Return exactly the lines below, starting with the one that has "right shoulder: (319, 183)" and going on through the one that has "right eye: (315, 84)".

===

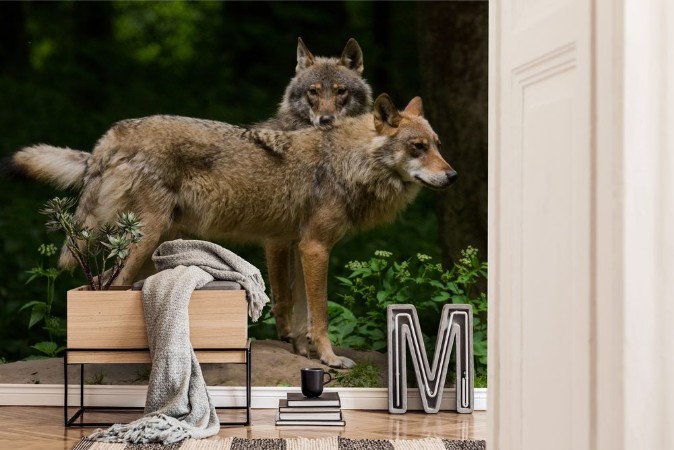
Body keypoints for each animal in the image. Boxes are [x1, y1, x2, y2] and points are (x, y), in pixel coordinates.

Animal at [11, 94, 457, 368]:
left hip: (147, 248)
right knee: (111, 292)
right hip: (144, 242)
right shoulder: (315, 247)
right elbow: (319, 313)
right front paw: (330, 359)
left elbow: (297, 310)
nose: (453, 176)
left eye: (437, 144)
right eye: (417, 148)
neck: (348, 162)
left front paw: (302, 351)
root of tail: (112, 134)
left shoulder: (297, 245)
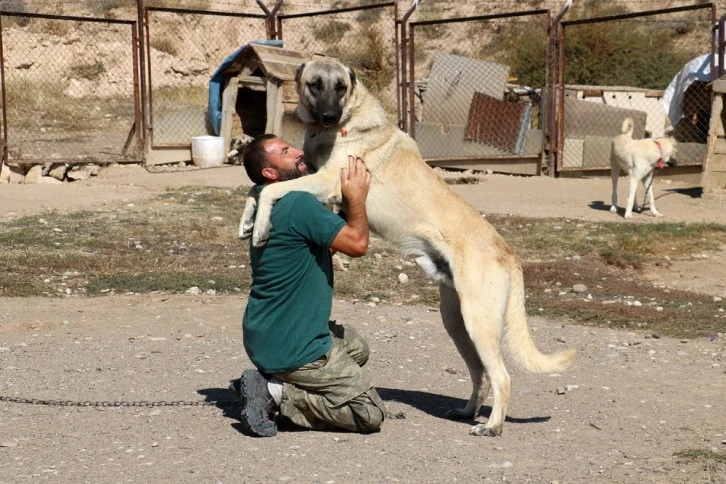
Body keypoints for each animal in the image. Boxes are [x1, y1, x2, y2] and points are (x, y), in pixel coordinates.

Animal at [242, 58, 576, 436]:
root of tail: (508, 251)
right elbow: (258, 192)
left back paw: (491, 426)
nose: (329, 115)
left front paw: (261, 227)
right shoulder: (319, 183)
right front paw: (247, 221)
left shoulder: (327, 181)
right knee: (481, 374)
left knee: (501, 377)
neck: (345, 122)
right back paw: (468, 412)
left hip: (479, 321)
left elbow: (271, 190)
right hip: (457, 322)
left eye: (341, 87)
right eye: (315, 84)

===

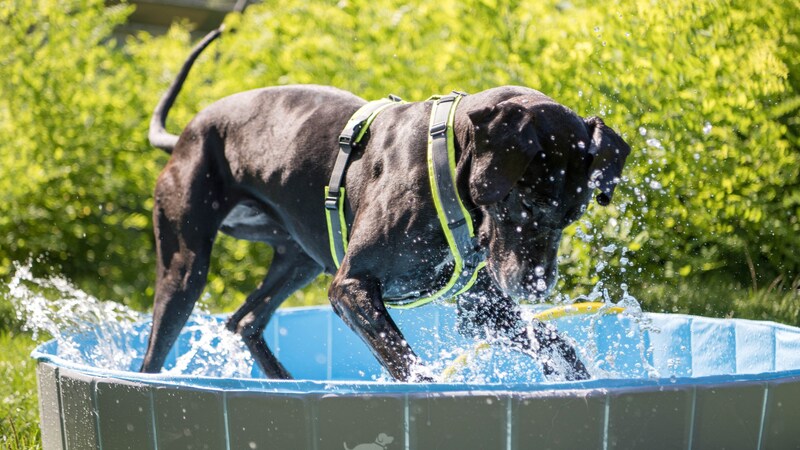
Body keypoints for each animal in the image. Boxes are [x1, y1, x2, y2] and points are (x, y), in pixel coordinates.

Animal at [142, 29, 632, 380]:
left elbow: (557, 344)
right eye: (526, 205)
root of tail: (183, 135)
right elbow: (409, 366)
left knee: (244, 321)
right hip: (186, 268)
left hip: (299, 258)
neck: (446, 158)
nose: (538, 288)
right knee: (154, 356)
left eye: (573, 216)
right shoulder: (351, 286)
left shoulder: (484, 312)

===

* _REPLY_:
right shoulder: (319, 183)
right front paw: (247, 221)
left shoulder: (327, 181)
right knee: (481, 374)
left knee: (501, 377)
neck: (345, 122)
right back paw: (468, 412)
left hip: (479, 321)
left elbow: (271, 190)
right hip: (457, 322)
left eye: (341, 87)
right eye: (315, 84)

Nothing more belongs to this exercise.